Everyone should be in the driver’s seat when it comes to their healthcare, especially at the end of life. We all need to know how a particular treatment might impact quality of life. If I have stage 4 cancer, how will an aggressive round of chemotherapy impact me? What if I take measures to manage the symptoms and utilize comfort care?
One critical part of the process that can help us navigate between these two options is palliative care. It helps to ease the discomfort of an advanced illness while balancing it with curative treatments. The challenge is that many people do not know about palliative care, doctors receive little training in this approach, and the medical education system is not equipped to train enough healthcare professionals to accommodate our nation’s aging population.
On Capitol Hill the House heard HR 3119 – The Palliative Care and Hospice Education and Training Act (PCHETA) that can help more Americans access palliative care. This bipartisan bill has been sponsored by Representatives Eliot Engel (D-NY) and Tom Reed (R-NY). Compassion & Choices has endorsed this bill. Since the hearing, PCHETA has gained 200 co-sponsors (118 Democrats, 82 Republicans), and support is growing!
The bill helps people with advanced illness by improving access to palliative care. It increases the number of permanent faculty in palliative care, makes funding palliative care an NIH priority and develops a national awareness campaign to support palliative care.

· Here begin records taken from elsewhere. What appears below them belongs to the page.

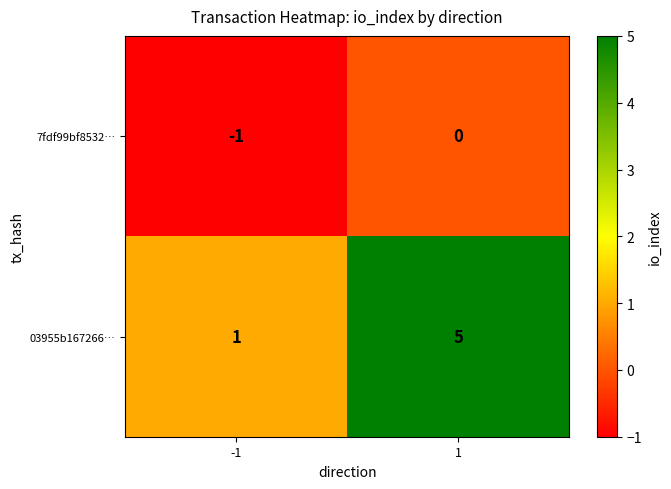

Reading left to right, extract all data points from this chart.

7fdf99bf8532…: -1=-1	1=0
03955b167266…: -1=1	1=5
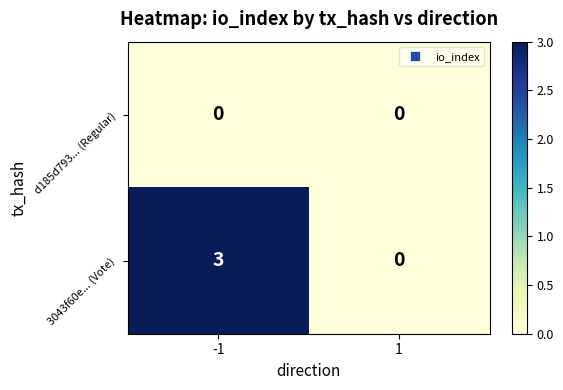

Reading left to right, extract all data points from this chart.

d185d793... (Regular): 0	0
3043f60e... (Vote): 3	0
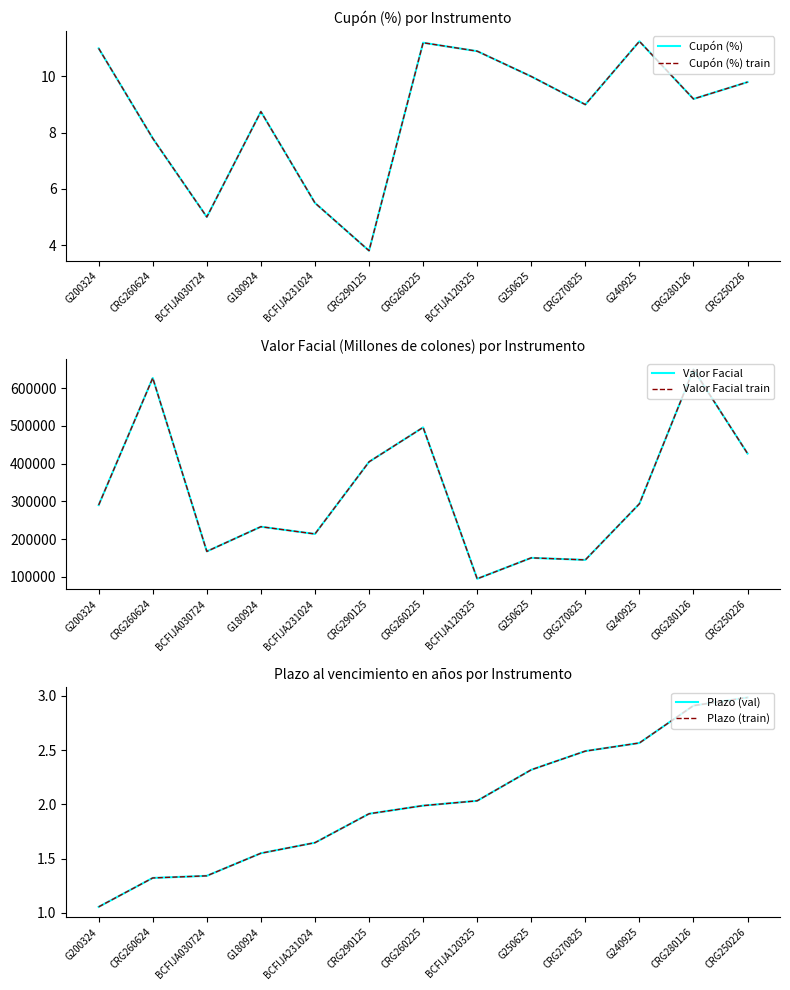

What is the total value across all series at BCFIJA231024?

427066.4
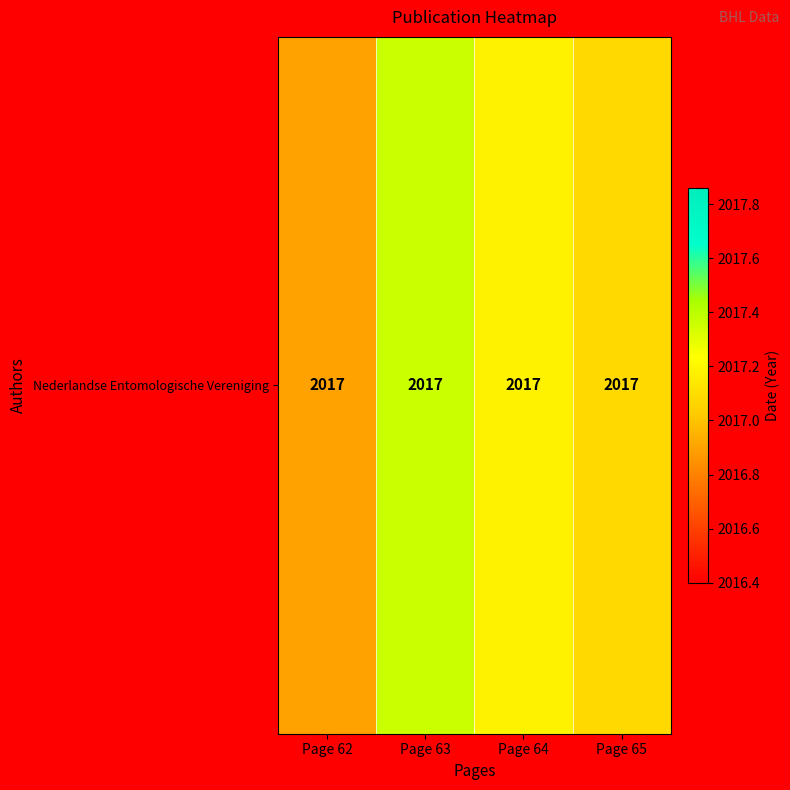

List the labels in order of value, largest first.

Page 63, Page 64, Page 65, Page 62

PCHETA is important because many Americans don’t know about palliative options. A recent survey showed that almost 70% of respondents had no knowledge of palliative care. According to Dr. Sean Morrison at Mount Sinai Hospital in New York, when people hear what palliative care does, more than 90% of the respondents stated that they would want it for themselves or their family member, and that it should be universally available.
Improving access to palliative care and patient awareness of it can help prevent unwanted medical treatment and empower patients. The PCHETA helps bridge the gap between the care people want and what they get. The hearing and research points out that palliative care can improve quality of life, and some instances actually extend it.